Storing your credit card information on a retailer’s site, especially one you visit often, seems like a matter of convenience, but it can also lead to credit card theft. It gives you a reason to come back, as you won’t have to fill out a bunch of info fields every time. This also means that it’s more convenient for a hacker to steal a treasure trove of information.
The short answer is that no, it is not entirely safe. Let’s look at why, and how you can make your online shopping safter.
What Information is Stored?
On the bright side, not all of your credit card information is usually stored. Information is stored under the Payment Card Industry’s Digital Security Standard (PCI DSS). The standard is that, if a company stores the information at all, it should end with the cardholder’s name, primary account number (PAN) — the actual credit card number — along with the expiration date and service code.
What they cannot store is the three- or four-digit security code on the back of the card, or a PIN. Doing so can result in hefty fines for the retailer. Storing credit card numbers is well-regulated, but that alone should not give you peace of mind.
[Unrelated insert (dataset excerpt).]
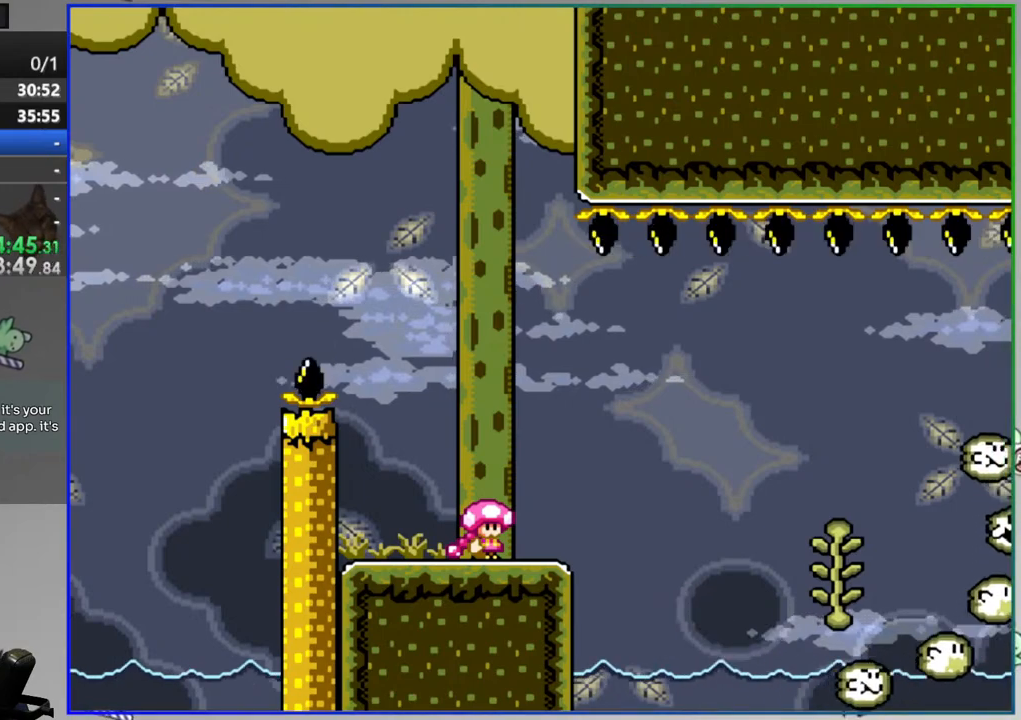
{"buttons": ["Y"], "events": []}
It should be noted that the PCI DSS applies to both brick-and-mortar stores as well as their websites. There’s specifications for the online portion, which includes a lot of jargon and sounds safe, which begs the question…
Is My Information Safe?
If the massive data breaches that seem to punctuate the news every few months are anything to go off of, the short answer is no, it’s not, and it’s safe to assume that if you have ever stored personal information — including credit card information — online at any point, it’s compromised. Target, for instance, saw 40 million customers’ credit card information stolen back in 2013. While this was from point-of-sale machines, and not their website, it still shows that you should be cautious. Four years later, security analyst Brian Krebs notes that targets for credit card theft are smaller chains, such as casual dining restaurants.
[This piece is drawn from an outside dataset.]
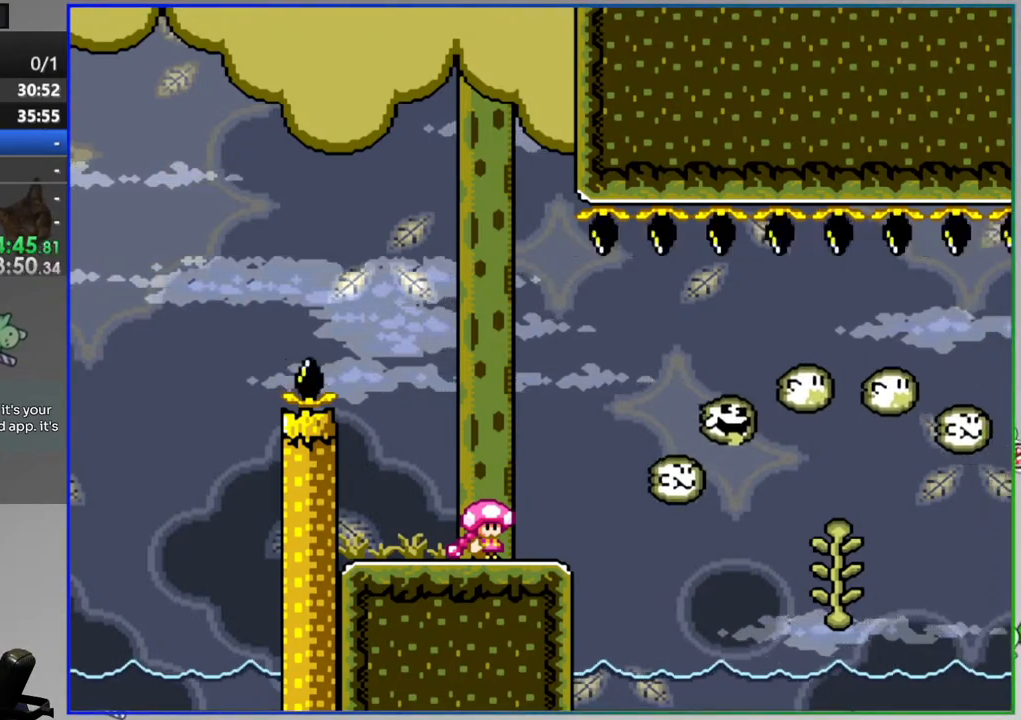
{"buttons": ["Y"], "events": []}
While your information might be more secure on the bigger online-centric retailers, such as Amazon, Netflix, or iTunes, it’s still wise to keep an eye out for any problems. Check your credit card statements regularly for any inconsistencies, as it could be a sign of fraud.
Storing credit card information on your browser and using autofill is not any more safe than the above discussed storage methods. The only benefit is that it can circumvent keyloggers. Since the credit card numbers still need to be used by the retailer, it doesn’t make them any more safe against a data breach. If you use them as guest credentials, however, and opt not to save the numbers to the website, you are slightly more secure. It’s harder to hack information saved to your browser than a big-name website. Virtual Credit Cards
A bit of a preface: If you are going to store information on a retailer’s site, make sure to use a credit card instead of a debit card. It’s much, much easier to recover from someone using your credit card number than from your debit card.
The best way to store your credit card is to instead use a virtual credit card, which will give you a number to use that’s tied to your credit card but isn’t your actual credit card. It’s another layer of security, and often the virtual credit card number isn’t for long-term use.
Unless you insist on keeping your card information on file, the best security practice is to use guest credentials or not click the box to “save” your payment information. It may be a hassle to plug in the card information every time, but it’s far more of a hassle to deal with credit card fraud. While it’s convenient storing credit card numbers on the retailers’ sites you visit most often, it’s a risk you need to weigh against the store’s ability to keep your information safe and the ingenuity of hackers.